Tokkies in het paradijs
Van de vierhonderd San Blas-eilanden zijn er veertig bewoond. Narasgandup, waar wij verblijven, is een van de weinige eilandjes waar zowel indianen wonen als toeristen worden gehuisvest. Dat biedt ons de kans om uitgebreid te buurten bij de lokale bevolking. Die blijkt verdeeld: in het binnenland, voorzover je daarvan kunt spreken op een eiland ter grootte van een speldenknop, staan de vier hutjes van de familie die het hotelletje runt, aan het strand links van het restaurant staan nog vier hutjes, bewoond door de andere familie.
De Tokkies van de San Blas-eilanden zijn ze, die indianenfamilie die de westelijke helft van Narasgandup bewoont. De kokosnotenverkoper vindt ze bad for bizznizz, bij de minisuper stapelen de rekeningen zich op, de wasvrouw verzet geen stap meer voor ze, hotelmanager Ausberto heeft slapeloze nachten van ze, en de oude en doorgaans zo wijze eilandoudste weet zich geen raad. Hun bountystrand ligt vol zwerfvuil, de hutjes zijn bouwvallig, de kids gaan niet naar school en pas rond het middaguur komen de ouders eens uit hun nest, om daarna niks anders te doen dan niksdoen.

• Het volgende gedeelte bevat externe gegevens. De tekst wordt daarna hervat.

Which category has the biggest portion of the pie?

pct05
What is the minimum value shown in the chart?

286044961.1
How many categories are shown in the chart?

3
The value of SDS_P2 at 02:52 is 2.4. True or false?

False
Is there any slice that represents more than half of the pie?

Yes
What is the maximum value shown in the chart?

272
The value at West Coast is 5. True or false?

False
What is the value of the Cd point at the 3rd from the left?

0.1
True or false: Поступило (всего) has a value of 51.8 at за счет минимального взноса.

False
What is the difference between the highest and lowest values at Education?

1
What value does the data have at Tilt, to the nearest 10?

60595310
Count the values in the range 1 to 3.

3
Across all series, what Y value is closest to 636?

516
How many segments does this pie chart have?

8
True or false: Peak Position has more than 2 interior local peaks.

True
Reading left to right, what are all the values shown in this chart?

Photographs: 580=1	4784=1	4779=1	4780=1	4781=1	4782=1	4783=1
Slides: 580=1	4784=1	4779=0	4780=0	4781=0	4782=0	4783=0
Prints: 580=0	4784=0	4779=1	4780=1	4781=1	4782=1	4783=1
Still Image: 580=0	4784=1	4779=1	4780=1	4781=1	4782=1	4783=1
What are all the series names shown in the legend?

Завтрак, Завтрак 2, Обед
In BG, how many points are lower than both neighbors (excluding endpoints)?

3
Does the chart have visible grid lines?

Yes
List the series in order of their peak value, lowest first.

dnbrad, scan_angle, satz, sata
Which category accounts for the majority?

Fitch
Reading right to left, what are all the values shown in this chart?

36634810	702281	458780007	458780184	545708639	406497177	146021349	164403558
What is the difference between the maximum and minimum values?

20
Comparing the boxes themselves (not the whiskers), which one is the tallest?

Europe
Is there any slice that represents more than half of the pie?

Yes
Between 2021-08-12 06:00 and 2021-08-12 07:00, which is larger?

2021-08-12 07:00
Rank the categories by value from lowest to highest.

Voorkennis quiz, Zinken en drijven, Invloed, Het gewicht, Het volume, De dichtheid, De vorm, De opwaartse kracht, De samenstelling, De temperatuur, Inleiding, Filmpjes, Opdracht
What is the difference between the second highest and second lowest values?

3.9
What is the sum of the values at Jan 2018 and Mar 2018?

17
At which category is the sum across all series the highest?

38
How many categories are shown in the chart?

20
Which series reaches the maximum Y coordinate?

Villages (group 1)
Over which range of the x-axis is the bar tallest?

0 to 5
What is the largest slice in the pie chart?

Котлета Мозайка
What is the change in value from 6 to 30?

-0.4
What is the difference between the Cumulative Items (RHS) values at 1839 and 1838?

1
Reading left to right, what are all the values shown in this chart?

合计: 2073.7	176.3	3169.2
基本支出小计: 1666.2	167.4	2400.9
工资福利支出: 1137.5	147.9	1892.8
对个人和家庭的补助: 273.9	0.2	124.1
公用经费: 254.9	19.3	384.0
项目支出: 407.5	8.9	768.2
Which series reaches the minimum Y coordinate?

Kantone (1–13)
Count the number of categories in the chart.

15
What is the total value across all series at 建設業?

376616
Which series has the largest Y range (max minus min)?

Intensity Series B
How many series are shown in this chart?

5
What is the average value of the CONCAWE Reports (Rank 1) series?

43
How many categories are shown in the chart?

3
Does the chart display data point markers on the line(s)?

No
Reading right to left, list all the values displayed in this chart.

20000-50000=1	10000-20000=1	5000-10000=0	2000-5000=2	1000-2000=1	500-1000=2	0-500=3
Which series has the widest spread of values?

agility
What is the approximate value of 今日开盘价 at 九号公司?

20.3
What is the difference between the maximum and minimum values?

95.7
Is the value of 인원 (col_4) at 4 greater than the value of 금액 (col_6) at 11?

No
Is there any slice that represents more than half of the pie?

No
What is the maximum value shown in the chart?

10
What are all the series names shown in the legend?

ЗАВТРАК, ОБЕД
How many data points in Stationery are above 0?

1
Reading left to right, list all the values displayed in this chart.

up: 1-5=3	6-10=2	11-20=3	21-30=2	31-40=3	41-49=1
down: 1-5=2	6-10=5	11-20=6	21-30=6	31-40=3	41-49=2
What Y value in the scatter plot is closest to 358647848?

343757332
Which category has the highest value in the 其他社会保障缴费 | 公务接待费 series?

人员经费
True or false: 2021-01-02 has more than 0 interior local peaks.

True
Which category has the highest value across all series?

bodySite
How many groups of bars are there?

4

Op de beschaafde helft van het eiland gonst het intussen van de bedrijvigheid. Tante wast, oom klautert naar kokosnoten, opa bakt het kokosbrood bruin, pa is uit vissen en de kinderen hebben het lokale winkelcentrum geopend. Aan een waslijn tussen twee palmbomen hangt een assortiment van fleurige molas; met engelengeduld in elkaar genaaide, traditionele textielen versieringen. Speciaal voor toeristen worden ze voorzien van bloemen, vissen en vogels, maar authentieker zijn die met geometrische motieven. In elke mola zit een volle dag handnijverheid en toch gaan ze voor tien dollar van de hand – of vijf voor een tweedehandsje.
Un dollar please
De mannelijke Kuna-indianen gaan tegenwoordig graag westers gekleed, in T-shirt, spijkerbroek en baseballpetje, maar voor toeristen verschijnen de vrouwen nog in hun traditionele kledij: een druk bedrukte doek bij wijze van wikkelrok, daarboven een al even bonte blouse en op de buik een mola, om de armen en onderbenen dragen ze brede kleurige kralenbanden. Het doet bijna pijn aan je ogen, zoveel kleur. Onze camera’s klikklakken er lustig op los, want geen volk op aarde zo fotogeniek als de Kuna-indianen.
Zelf weten ze dat ook. Wel graag even afrekenen dus, want elke foto kost een dollar. Een slim handelsinstinct kun je de Kuna’s niet ontzeggen, dat hebben ze eeuwenlang tot in de puntjes geperfectioneerd in de internationale kokosnotenhandel. Nu die in het slop zit, moeten ze rondkomen van het toerisme. Die foto-dollar is ze dus gegund, al was het maar omdat het je de rest van je leven bijblijft, zo’n bezoek aan een bountyparadijs vol indianen.